Analizzando il contesto storico, si nota che la violenza di genere è presente da secoli, alimentata da religione, ideologie e politica. La criminologia sottolinea che la violenza di genere colpisce donne di tutte le età e continenti, quasi sempre inserendosi in relazioni sentimentali.
Fattori di vulnerabilità rendono dura la lotta per debellare questo devastante fenomeno e sono rappresentati anche da comportamenti ambivalenti delle donne come la paura di uscire dal rapporto violento che però è causato dalla mancanza di servizi di supporto. Il potenziamento di case rifugio, di percorsi protetti sia nelle strutture sanitarie che nelle caserme delle forze dell’ordine, l’istruzione di personale altamente specializzato e qualificato dovrebbe essere prioritario se si pensa che ad oggi esistono in Italia solo 716 strutture specializzate, di cui 350 centri antiviolenza e 366 case rifugio come riferisce Telefono Rosa che risponde al numero 1522. Queste strutture di ricovero e protezione hanno appena 2502 posti letto con un coefficiente nazionale di 0,41 sulla popolazione femminile di più di 14 anni quando il coefficiente di riferimento dovrebbe essere pari a 2. In testa il Trentino Alto Adige con 3,4 ed in coda l’Umbria con 0,2. Qui si comprende come certi aspetti abbiano trattazioni così diverse in ambiti così simili e delicati. Per questo le donne troppo spesso stentano pericolosamente a smarcarsi dai loro aguzzini.
La recente normativa internazionale ed anche italiana sta tentando di agevolare le azioni preventive come l’allontanamento precoce ma restano ostacoli non secondari come per esempio l’affido condiviso della prole che rappresenta uno degli elementi che costringono a rivedere chi esercita violenza esponendo a rischi la donna. Vi sono poi ostacoli come la disabilità fisica o psichica che se non protetta porta ad esporre al pericolo le portatrici di handicap. Anche qui la differenza tra regioni e’ importante ed andrebbe trattata attraverso un innalzamento dei LEA, i livelli essenziali di assistenza decisi dalle politiche sanitarie.
Si comprende allora il perché l’Italia sia descritta in Europa, come ai primi passi nella comprensione di questo fenomeno ed intanto, soprattutto ultimamente, asimmetrie di genere e linguaggio sessista indicano una recessione dalla parità formale.
Dal punto di vista criminologico, le vittime sono spesso donne istruite, e la violenza può manifestarsi in forma di femminicidio, spesso preceduto da atti persecutori. Gli autori di violenza di genere sono descritti come uomini istruiti con una mentalità maschilista e patriarcale, con il controllo paranoico come causa principale. Sono evidenziati disturbi psichiatrici come il disturbo borderline e paranoide tra gli autori di tali violenze.
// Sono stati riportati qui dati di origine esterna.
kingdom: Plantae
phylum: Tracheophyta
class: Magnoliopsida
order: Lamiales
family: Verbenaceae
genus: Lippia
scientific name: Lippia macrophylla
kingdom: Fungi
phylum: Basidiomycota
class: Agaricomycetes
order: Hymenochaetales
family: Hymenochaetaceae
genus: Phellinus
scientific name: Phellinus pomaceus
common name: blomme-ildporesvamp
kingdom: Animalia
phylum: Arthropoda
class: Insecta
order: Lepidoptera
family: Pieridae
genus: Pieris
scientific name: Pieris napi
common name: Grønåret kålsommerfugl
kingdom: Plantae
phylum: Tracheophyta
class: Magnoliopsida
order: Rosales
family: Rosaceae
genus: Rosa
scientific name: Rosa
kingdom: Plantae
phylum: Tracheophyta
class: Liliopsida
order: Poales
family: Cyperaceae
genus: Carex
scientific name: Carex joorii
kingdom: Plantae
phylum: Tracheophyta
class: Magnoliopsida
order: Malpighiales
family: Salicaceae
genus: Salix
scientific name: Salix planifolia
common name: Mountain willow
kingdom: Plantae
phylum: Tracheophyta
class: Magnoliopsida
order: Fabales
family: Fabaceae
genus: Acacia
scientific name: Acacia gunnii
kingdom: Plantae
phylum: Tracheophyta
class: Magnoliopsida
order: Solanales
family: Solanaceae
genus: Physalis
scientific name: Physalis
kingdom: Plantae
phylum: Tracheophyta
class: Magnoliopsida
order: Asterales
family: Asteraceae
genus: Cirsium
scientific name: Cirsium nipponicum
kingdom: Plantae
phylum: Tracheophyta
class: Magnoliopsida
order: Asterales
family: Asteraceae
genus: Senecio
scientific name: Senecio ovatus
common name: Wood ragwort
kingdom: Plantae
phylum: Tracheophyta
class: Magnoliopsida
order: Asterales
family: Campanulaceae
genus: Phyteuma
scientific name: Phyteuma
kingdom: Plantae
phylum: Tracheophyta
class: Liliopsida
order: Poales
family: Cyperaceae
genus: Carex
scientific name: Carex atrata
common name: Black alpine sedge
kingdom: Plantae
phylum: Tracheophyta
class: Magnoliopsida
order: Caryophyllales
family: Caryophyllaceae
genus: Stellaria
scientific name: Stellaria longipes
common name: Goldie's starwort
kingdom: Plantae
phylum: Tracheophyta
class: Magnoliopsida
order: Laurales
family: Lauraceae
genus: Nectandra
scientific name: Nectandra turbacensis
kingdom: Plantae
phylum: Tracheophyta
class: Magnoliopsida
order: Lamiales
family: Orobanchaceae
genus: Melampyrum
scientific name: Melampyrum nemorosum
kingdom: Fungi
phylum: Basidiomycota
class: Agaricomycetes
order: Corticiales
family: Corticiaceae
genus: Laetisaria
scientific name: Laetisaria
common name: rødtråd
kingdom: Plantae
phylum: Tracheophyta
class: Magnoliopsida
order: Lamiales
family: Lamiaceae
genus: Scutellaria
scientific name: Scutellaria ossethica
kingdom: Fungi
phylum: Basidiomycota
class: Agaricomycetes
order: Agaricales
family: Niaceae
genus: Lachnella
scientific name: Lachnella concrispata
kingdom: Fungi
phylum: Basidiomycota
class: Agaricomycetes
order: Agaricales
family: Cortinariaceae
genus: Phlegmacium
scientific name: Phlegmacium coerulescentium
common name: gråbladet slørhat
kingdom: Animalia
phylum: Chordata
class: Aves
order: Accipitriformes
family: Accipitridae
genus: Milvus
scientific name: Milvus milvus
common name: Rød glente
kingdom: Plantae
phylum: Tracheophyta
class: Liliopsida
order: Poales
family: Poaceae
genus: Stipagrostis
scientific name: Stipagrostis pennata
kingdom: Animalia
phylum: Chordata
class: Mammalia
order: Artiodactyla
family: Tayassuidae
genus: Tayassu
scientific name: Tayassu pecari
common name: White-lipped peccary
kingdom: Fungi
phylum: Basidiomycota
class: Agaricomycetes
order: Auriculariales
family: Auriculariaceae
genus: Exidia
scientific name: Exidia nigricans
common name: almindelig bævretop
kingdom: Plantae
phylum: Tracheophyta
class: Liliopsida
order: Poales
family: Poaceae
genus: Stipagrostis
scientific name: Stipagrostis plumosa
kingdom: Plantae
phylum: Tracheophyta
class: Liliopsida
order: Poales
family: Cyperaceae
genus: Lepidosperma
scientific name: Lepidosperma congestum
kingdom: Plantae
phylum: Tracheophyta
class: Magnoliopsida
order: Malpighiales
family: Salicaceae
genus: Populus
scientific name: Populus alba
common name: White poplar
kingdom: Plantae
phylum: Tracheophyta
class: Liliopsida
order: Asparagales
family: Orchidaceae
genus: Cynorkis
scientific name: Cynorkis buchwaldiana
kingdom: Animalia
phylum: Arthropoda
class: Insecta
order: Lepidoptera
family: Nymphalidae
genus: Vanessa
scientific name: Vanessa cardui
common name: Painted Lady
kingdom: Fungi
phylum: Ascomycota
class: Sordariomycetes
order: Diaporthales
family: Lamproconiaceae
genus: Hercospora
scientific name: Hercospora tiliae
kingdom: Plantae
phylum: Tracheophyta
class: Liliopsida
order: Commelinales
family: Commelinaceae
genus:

Il termine "femminicidio" indica un fenomeno profondamente radicato nella storia, spesso ignorato o sottovalutato, ora percepito come intollerabile e oggetto di denuncia sociale.
L’educazione al rispetto dell’altra parte appare più che mai urgente: l’impegno delle istituzioni scolastiche fin dalla prima infanzia sembra l’unica via percorribile. Istituzionalizzare un percorso ben strutturato e durevole alla educazione sentimentale e sessuale urge. Solo così finalmente potremo smettere di contare femminicidi e violenze sessuali.